The following article was published in the Law Institute Journal in November 2006.
The Victorian Government has swiftly implemented many of the Victorian Law Reform Commission’s (VLRC) recommendations for changes to the law to protect victims of sexual assault.
In August 2004, the VLRC launched its final report on sexual offences law and procedure, making 201 recommendations for change (see LIJ, October 2004).
The Commission’s recommendations intended to make it easier for complainants to give evidence in sexual offences trials. It has also recommended significant changes to directions given by judges to juries and changes to the legal requirement for proof in relation to the state of mind of the accused in rape cases.
The Victorian Attorney-General applauded the VLRC’s recommendations and the government has committed itself to a three-stage process for implementation of the legislative reforms.
Making it easier to give evidence
The VLRC recommended that all complainants in sexual offences trials have the right to give evidence remotely from the courtroom via closed-circuit television (CCTV), or within the courtroom with the use of screens to remove the accused from their direct line of vision.
The Crimes (Sexual Offences) Act 2005 creates a presumption that all children and people with a cognitive impairment give evidence via CCTV. These arrangements must be used, unless complainants are aware of their right but wish to give direct testimony.
Under the Crimes (Sexual Offences) (Further Amendment) Act 2006, these arrangements are extended to all complainants, creating a presumption that evidence will always be given in this manner. The onus is on the prosecution to apply for evidence to be given in the courtroom. All complainants will also have the right to have someone beside them when they give evidence, whether inside or outside the courtroom.
The hearsay evidence of children under 17 is now admissible in sexual offences cases. However, confidential communications between counsellors and their clients is no longer admissible, unless the court grants leave. It is also now prohibited to cross-examine complainants about any prior sexual experience or activity (whether consensual or non-consensual), unless the court determines that this evidence is of substantial relevance.
A new category of ‘protected witness’ has been created, including complainants and other members of their extended families. The accused is prohibited from cross-examining a protected witness. If the accused is not legally represented, and refuses to obtain representation, the court must order Victoria Legal Aid to provide representation.
Warnings to juries
As a result of the earlier reforms, judges must warn juries that the fact that a person did not do or say anything to indicate free agreement to a sexual act is normally enough to show that the act took place without that person’s free agreement.
However, research conducted by the VLRC indicated that in some cases, the use of the term ‘normally’ was having an effect contrary to the intention of the earlier reforms and recommended that this jury direction be amended to specifically state: ‘The fact that a person did not say or do anything to indicate free agreement to the particular sexual act at the time that the act occurred is evidence that the act took place without that person’s free agreement.’ This amendment has now been incorporated into the Crimes Act.

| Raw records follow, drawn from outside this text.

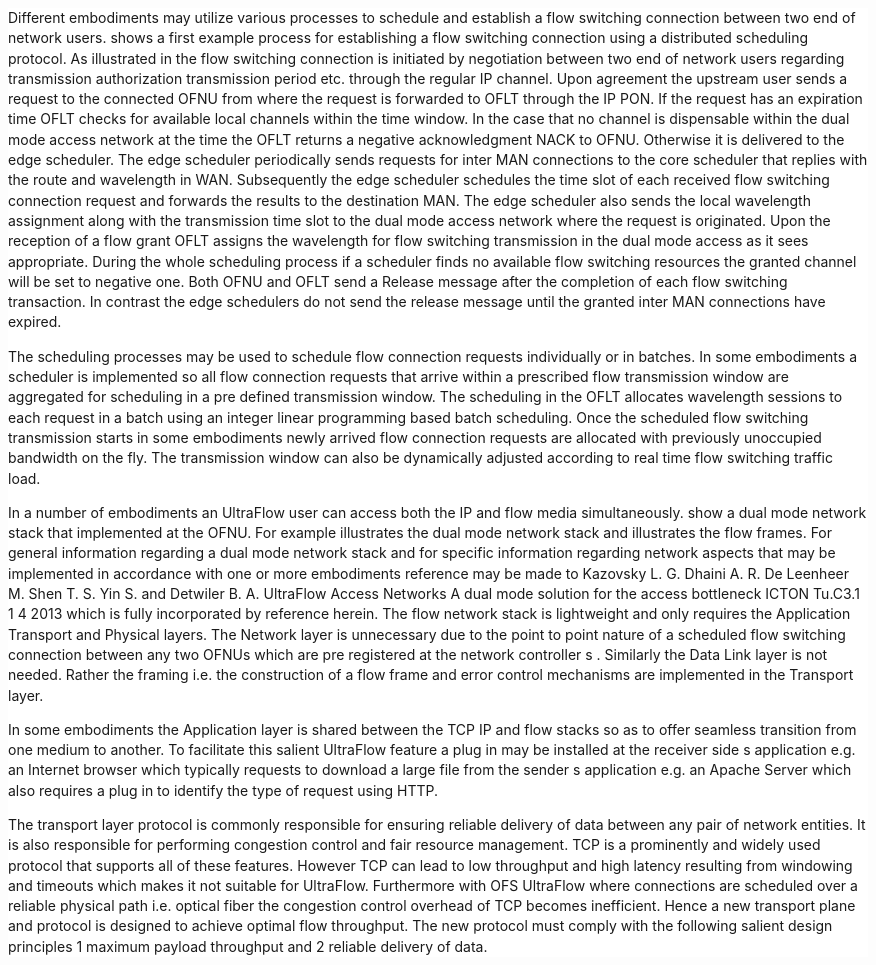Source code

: Different embodiments may utilize various processes to schedule and establish a flow switching connection between two end of network users. shows a first example process for establishing a flow switching connection using a distributed scheduling protocol. As illustrated in the flow switching connection is initiated by negotiation between two end of network users regarding transmission authorization transmission period etc. through the regular IP channel. Upon agreement the upstream user sends a request to the connected OFNU from where the request is forwarded to OFLT through the IP PON. If the request has an expiration time OFLT checks for available local channels within the time window. In the case that no channel is dispensable within the dual mode access network at the time the OFLT returns a negative acknowledgment NACK to OFNU. Otherwise it is delivered to the edge scheduler. The edge scheduler periodically sends requests for inter MAN connections to the core scheduler that replies with the route and wavelength in WAN. Subsequently the edge scheduler schedules the time slot of each received flow switching connection request and forwards the results to the destination MAN. The edge scheduler also sends the local wavelength assignment along with the transmission time slot to the dual mode access network where the request is originated. Upon the reception of a flow grant OFLT assigns the wavelength for flow switching transmission in the dual mode access as it sees appropriate. During the whole scheduling process if a scheduler finds no available flow switching resources the granted channel will be set to negative one. Both OFNU and OFLT send a Release message after the completion of each flow switching transaction. In contrast the edge schedulers do not send the release message until the granted inter MAN connections have expired.

The scheduling processes may be used to schedule flow connection requests individually or in batches. In some embodiments a scheduler is implemented so all flow connection requests that arrive within a prescribed flow transmission window are aggregated for scheduling in a pre defined transmission window. The scheduling in the OFLT allocates wavelength sessions to each request in a batch using an integer linear programming based batch scheduling. Once the scheduled flow switching transmission starts in some embodiments newly arrived flow connection requests are allocated with previously unoccupied bandwidth on the fly. The transmission window can also be dynamically adjusted according to real time flow switching traffic load.

In a number of embodiments an UltraFlow user can access both the IP and flow media simultaneously. show a dual mode network stack that implemented at the OFNU. For example illustrates the dual mode network stack and illustrates the flow frames. For general information regarding a dual mode network stack and for specific information regarding network aspects that may be implemented in accordance with one or more embodiments reference may be made to Kazovsky L. G. Dhaini A. R. De Leenheer M. Shen T. S. Yin S. and Detwiler B. A. UltraFlow Access Networks A dual mode solution for the access bottleneck ICTON Tu.C3.1 1 4 2013 which is fully incorporated by reference herein. The flow network stack is lightweight and only requires the Application Transport and Physical layers. The Network layer is unnecessary due to the point to point nature of a scheduled flow switching connection between any two OFNUs which are pre registered at the network controller s . Similarly the Data Link layer is not needed. Rather the framing i.e. the construction of a flow frame and error control mechanisms are implemented in the Transport layer.

In some embodiments the Application layer is shared between the TCP IP and flow stacks so as to offer seamless transition from one medium to another. To facilitate this salient UltraFlow feature a plug in may be installed at the receiver side s application e.g. an Internet browser which typically requests to download a large file from the sender s application e.g. an Apache Server which also requires a plug in to identify the type of request using HTTP.

The transport layer protocol is commonly responsible for ensuring reliable delivery of data between any pair of network entities. It is also responsible for performing congestion control and fair resource management. TCP is a prominently and widely used protocol that supports all of these features. However TCP can lead to low throughput and high latency resulting from windowing and timeouts which makes it not suitable for UltraFlow. Furthermore with OFS UltraFlow where connections are scheduled over a reliable physical path i.e. optical fiber the congestion control overhead of TCP becomes inefficient. Hence a new transport plane and protocol is designed to achieve optimal flow throughput. The new protocol must comply with the following salient design principles 1 maximum payload throughput and 2 reliable delivery of data.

It is common for complainants to delay reporting sexual offences, or not to report at all. Since 1991, judges must tell the jury that there may be good reasons why a victim may delay reporting a sexual assault and should not suggest that the credibility of the complainant is in any way affected by a delay. However, in 1996 the High Court decided that this does not prevent a trial judge from warning juries that delay in reporting could affect the credibility of the complainant (known as a Crofts warning). It consequently became possible that juries received contradictory warnings.
Most sexual offences occur in situations where there are no witnesses. Since 1991, judges have been prevented from warning juries against convicting an accused unless the evidence of the complainant was supported by another witness. However, in another decision, the High Court determined that this does not remove the need to advise juries about the effect of delay on the ability of the accused to put forward a defence (known as the Longman warning).
The VLRC found that the intention of the original reforms was being undermined by these common law warnings, with the potential for contradictory directions being given to juries and has recommended that judges’ warnings to juries concerning delay in reporting should be clarified.
Under the recent amendments, judges’ warnings to juries regarding delay in reporting are restricted to situations where the accused has requested such a warning and the judge is satisfied that he has suffered significant forensic disadvantage as a result of the delay.
A report on the implementation of the VLRC’s non-legislative recommendations will appear in this column in a future issue of the Law Institute Journal.